For the love of money
In the classic Ojays song "For the Love of Money," they sing, "for a small piece of paper, it carries a lot of weight." Well, that weight just crushed the Big East.
The conference may keep the name in the future, but after the seven traditional Catholic schools bolted last week, the Big East that we knew for so long is officially dead.
No one could have seen this coming just five years ago. Being a lackluster football conference for so many years finally came back to haunt them. And by doing so, the mediocrity of the football teams ended up destroying basketball's most storied conference.
So what led to the Big East's demise? Just follow the money. Swapping conferences became college presidents' favorite move to collect dollars as of late and as with anything, others followed suit as attempts to keep up with the Joneses.
The domino effect all really started with Nebraska two years ago. They joined the Big 10 to get a hold of their lucrative TV deal. It also created more revenue for the conference because it helped them create the Big 10 Championship Game.
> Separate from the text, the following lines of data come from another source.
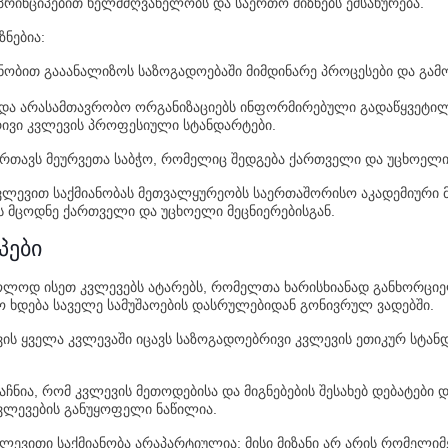
რინციპებით ხელმძღვანელობს და საერთო მიზნებს ემსახურება.
ნებია:
ობით გააანალიზოს საზოგადოებაში მიმდინარე პროცესები და გამ
და არასამთავრობო ორგანიზაციებს ინფორმირებული გადაწყვეტილე
ივი კვლევის პროფესიული სტანდარტები.
რთავს მეურვეთა საბჭო, რომელიც შედგება ქართველი და უცხოელი 
ვლევით საქმიანობას მეთვალყურეობს საერთაშორისო აკადემიური 
 მცოდნე ქართველი და უცხოელი მეცნიერებისგან.
პები
ლოდ ისეთ კვლევებს ატარებს, რომელთა ხარისხიანად განხორციელ
 ხდება საველე სამუშაოების დასრულებიდან გონივრულ ვადებში.
ის ყველა კვლევაში იცავს საზოგადოებრივი კვლევის ეთიკურ სტანდ
ჩნია, რომ კვლევის მეთოდებისა და მიგნებების შესახებ დებატები
ვლევების განუყოფელი ნაწილია.
ლევითი საქმიანობა არაპარტიულია: მისი მიზანი არ არის რომელი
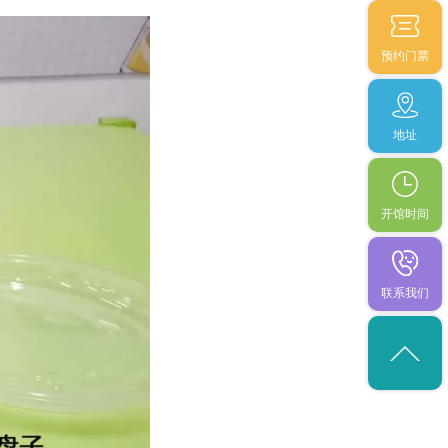
预约门票
地址
开馆时间
联系我们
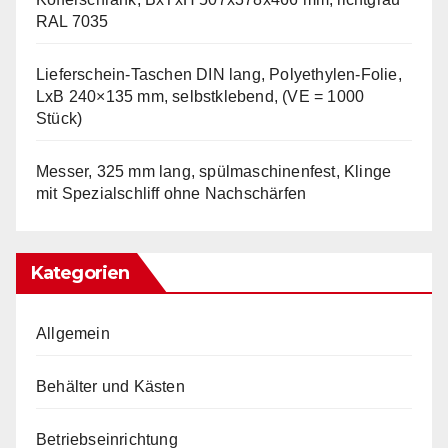
RAL 7035
Lieferschein-Taschen DIN lang, Polyethylen-Folie,
LxB 240×135 mm, selbstklebend, (VE = 1000
Stück)
Messer, 325 mm lang, spülmaschinenfest, Klinge
mit Spezialschliff ohne Nachschärfen
Kategorien
Allgemein
Behälter und Kästen
Betriebseinrichtung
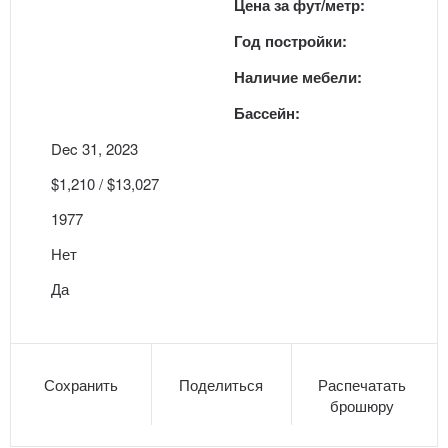
Цена за фут/метр:
Год постройки:
Наличие мебели:
Бассейн:
Dec 31, 2023
$1,210 / $13,027
1977
Нет
Да
Сохранить
Поделиться
Распечатать
брошюру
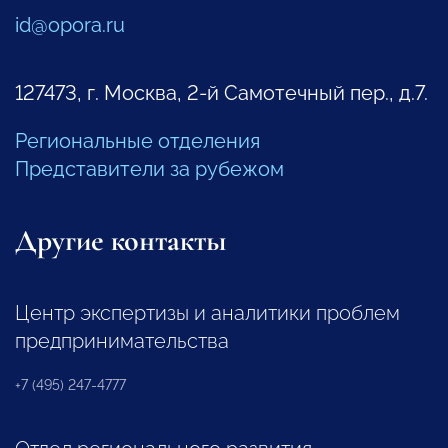
id@opora.ru
127473, г. Москва, 2-й Самотечный пер., д.7.
Региональные отделения
Представители за рубежом
Другие контакты
Центр экспертизы и аналитики проблем
предпринимательства
+7 (495) 247-4777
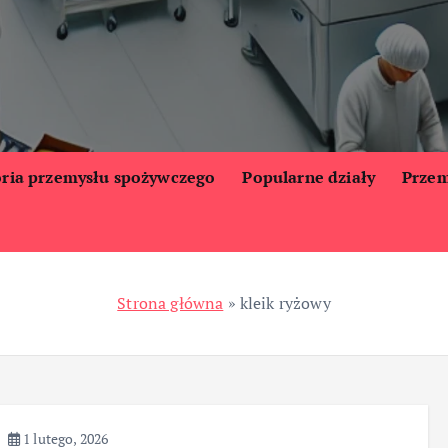
oria przemysłu spożywczego
Popularne działy
Przem
Strona główna
»
kleik ryżowy
1 lutego, 2026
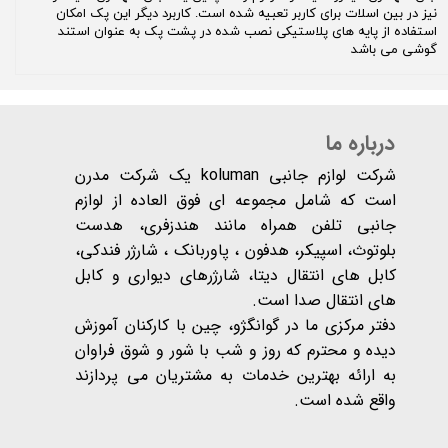
نیز در بین اسلات برای کاربر تعبیه شده است. کاربرد دیگر این پک امکان
استفاده از پایه های پلاستیکی نصب شده در پشت پک به عنوان استند
گوشی می باشد
درباره ما
شرکت لوازم جانبی koluman یک شرکت مدرن
است که شامل مجموعه ای فوق العاده از لوازم
جانبی تلفن همراه مانند هندزفری، هدست
بلوتوث، اسپیکر، هدفون ، پاوربانک ، شارژر فندکی،
کابل های انتقال دیتا، شارژرهای دیواری و کابل
های انتقال صدا است.
دفتر مرکزی ما در گوانگژو، چین با کارکنان آموزش
دیده و محترم که روز و شب با شور و شوق فراوان
به ارائه بهترین خدمات به مشتریان می پردازند
واقع شده است​​​​​​​.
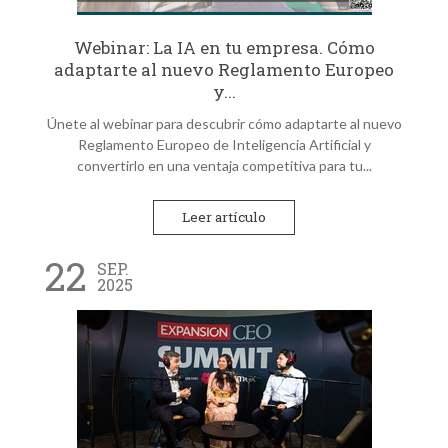
Webinar: La IA en tu empresa. Cómo
adaptarte al nuevo Reglamento Europeo
y...
Únete al webinar para descubrir cómo adaptarte al nuevo
Reglamento Europeo de Inteligencia Artificial y
convertirlo en una ventaja competitiva para tu...
Leer artículo
22
SEP.
2025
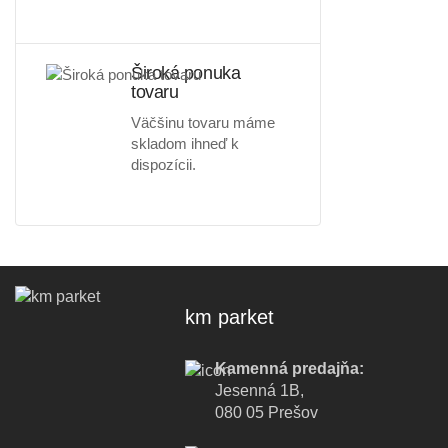
Široká ponuka
tovaru
Väčšinu tovaru máme
skladom ihneď k
dispozícii.
km parket
Kamenná predajňa:
Jesenná 1B,
080 05 Prešov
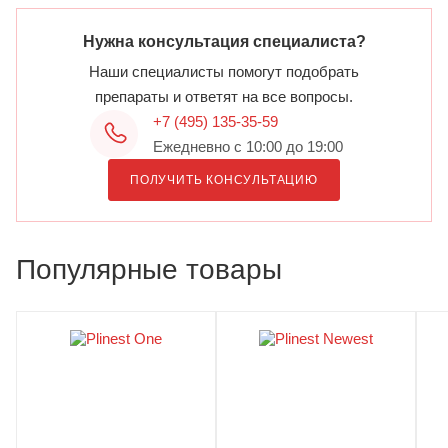
Нужна консультация специалиста?
Наши специалисты помогут подобрать
препараты и ответят на все вопросы.
+7 (495) 135-35-59
Ежедневно с 10:00 до 19:00
ПОЛУЧИТЬ КОНСУЛЬТАЦИЮ
Популярные товары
That led to the Pac 10 expanding to the Pac 12 to add Utah and Colorado so they could create a championship game.
With the Big 12 down Nebraska and Colorado, they added West Virginia of the Big East. TCU then dropped out of their deal with the Big East and followed West Virginia to the Big 12.
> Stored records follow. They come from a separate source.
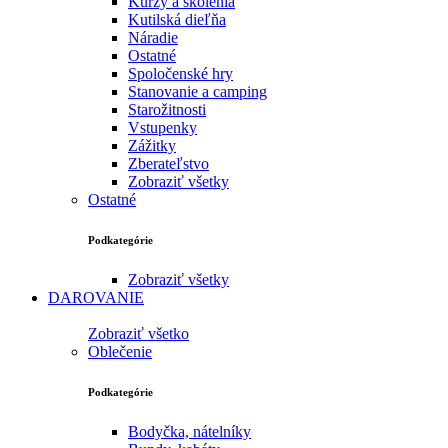
Kurzy a školenia
Kutilská dieľňa
Náradie
Ostatné
Spoločenské hry
Stanovanie a camping
Starožitnosti
Vstupenky
Zážitky
Zberateľstvo
Zobraziť všetky
Ostatné
Podkategórie
Zobraziť všetky
DAROVANIE
Zobraziť všetko
Oblečenie
Podkategórie
Bodyčka, nátelníky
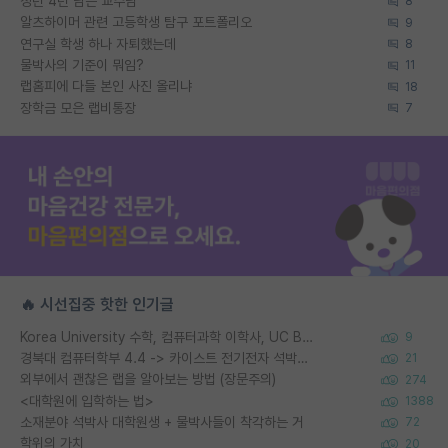
정년 4년 남은 교수님
8
알츠하이머 관련 고등학생 탐구 포트폴리오
9
연구실 학생 하나 자퇴했는데
8
물박사의 기준이 뭐임?
11
랩홈피에 다들 본인 사진 올리냐
18
장학금 모은 랩비통장
7
🔥 시선집중 핫한 인기글
Korea University 수학, 컴퓨터과학 이학사, UC Berkeley 산업공학 대학원 공학박사가 되는 것은 쉽지 않겠죠?
9
경북대 컴퓨터학부 4.4 -> 카이스트 전기전자 석박사통합과정 합격
21
외부에서 괜찮은 랩을 알아보는 방법 (장문주의)
274
<대학원에 입학하는 법>
1388
소재분야 석박사 대학원생 + 물박사들이 착각하는 거
72
학위의 가치
20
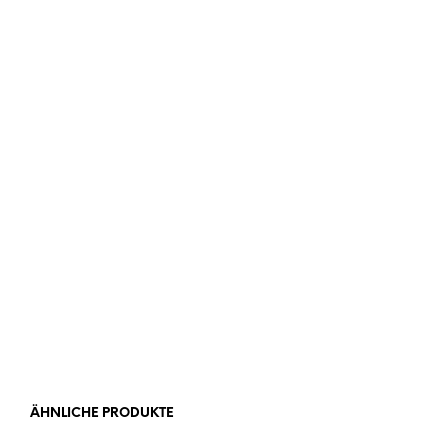
VON HERZEN
FAMILIE
Preis und Ausführungen
ÄHNLICHE PRODUKTE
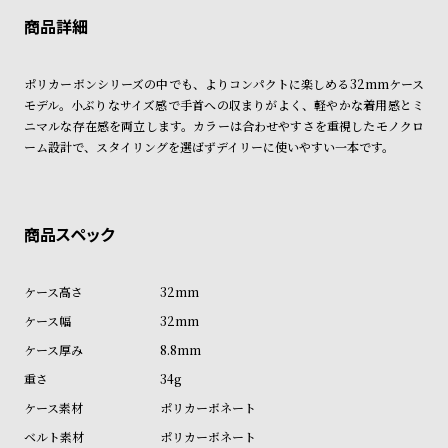
※限定品・受注販売商品・予約商品はクレジットカード、銀行振込のみ
発送日の確定はご注文確認後となります。場合によってはお届け日時の
ン
ン
ご利用頂けます。
ご希望に沿えない場合もございますので予めご了承くださいませ。
キ
ズ
ショッピングガイド
ン
腕
詳しくは下記のページをご覧くださいませ。
ポリカーボンシリーズの中でも、よりコンパクトに楽しめる32mmケース
※ご予約商品・受注商品は、記載のお届け予定での発送となります。
グ
時
モデル。小ぶりなサイズ感で手首への収まりがよく、軽やかな着用感とミ
計
ニマルな存在感を両立します。カラーは合わせやすさを重視したモノクロ
商品の発送に関しまして
ーム設計で、スタイリングを選ばずデイリーに使いやすい一本です。
レ
キ
デ
ッ
ィ
ズ
ー
腕
ス
時
腕
計
32mm
時
32mm
計
8.8mm
替
ア
34g
え
ッ
ポリカーボネート
ベ
プ
ポリカーボネート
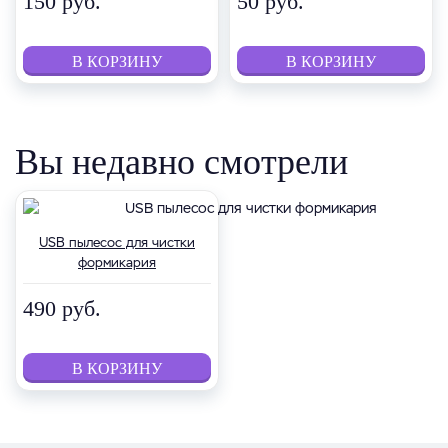
150 руб.
50 руб.
Вы недавно смотрели
USB пылесос для чистки
формикария
490 руб.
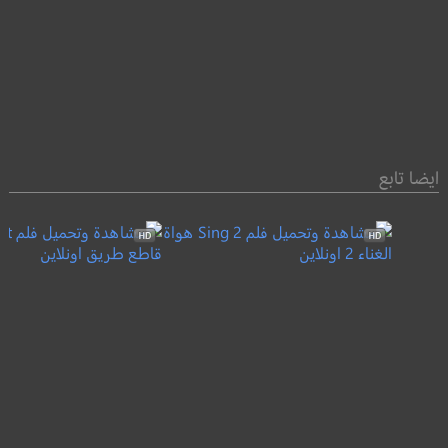
ايضا تابع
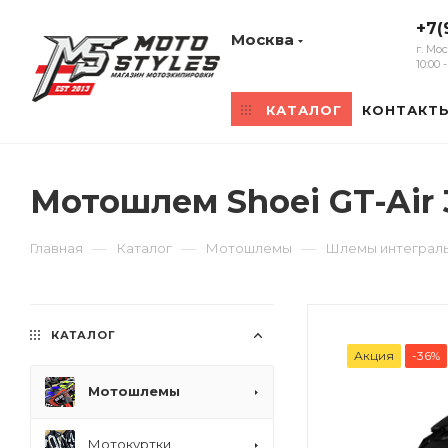
+7(
Москва
г. Мо
10:00
КАТАЛОГ
КОНТАКТ
Мотошлем Shoei GT-Air
—
—
—
Главная
Каталог
Мотошлемы
Шлемы интеграл
КАТАЛОГ
Акция
-36%
Мотошлемы
Мотокуртки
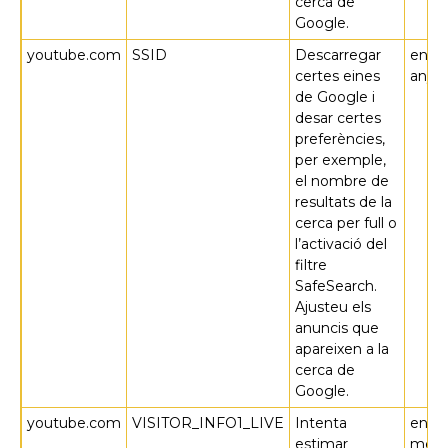
cerca de
Google.
youtube.com
SSID
Descarregar
en 2
certes eines
anys
de Google i
desar certes
preferències,
per exemple,
el nombre de
resultats de la
cerca per full o
l’activació del
filtre
SafeSearch.
Ajusteu els
anuncis que
apareixen a la
cerca de
Google.
youtube.com
VISITOR_INFO1_LIVE
Intenta
en 4
estimar
meso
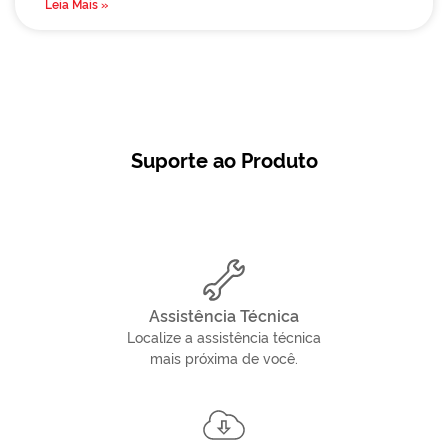
Leia Mais »
Suporte ao Produto
Assistência Técnica
Localize a assistência técnica
mais próxima de você.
With the Big East weakening due to the departures, other schools within the division decided to be proactive. This led to Pittsburgh and Syracuse abandoning ship and going to the ACC. Rutgers then left to the Big 10.
With the departures, there wasn't much left for the Big East. The low numbers propelled the seven basketball schools--Villanova, Georgetown, St. John's, DePaul, Marquette, Providence and Seton Hall to reluctantly decide to vacate the conference.
Now, what started as a few teams wanting to make a few more bucks and keep up with the other conferences in football, has culminated in the destruction of one of the country's best basketball conferences.
There is so much rich tradition--so many great memories associated with the Big East that are about to disappear.
The Big East Tournament was the greatest of all the conference tournaments. Sometimes, it ended up being more exciting and climatic than the NCAA Tournament.
From Kemba Walker and Uconn's run in that tournament in 2010, to Uconn and Syracuse's six-overtime epic in 2009, to Carmelo Anthony leading Syracuse to the title as a freshman in 2003 to the improbable Villanova upset over Georgetown for the national crown in 1985, the Big East gave us so much.
But now it's all over because to some presidents, that small piece of paper carried much more weight.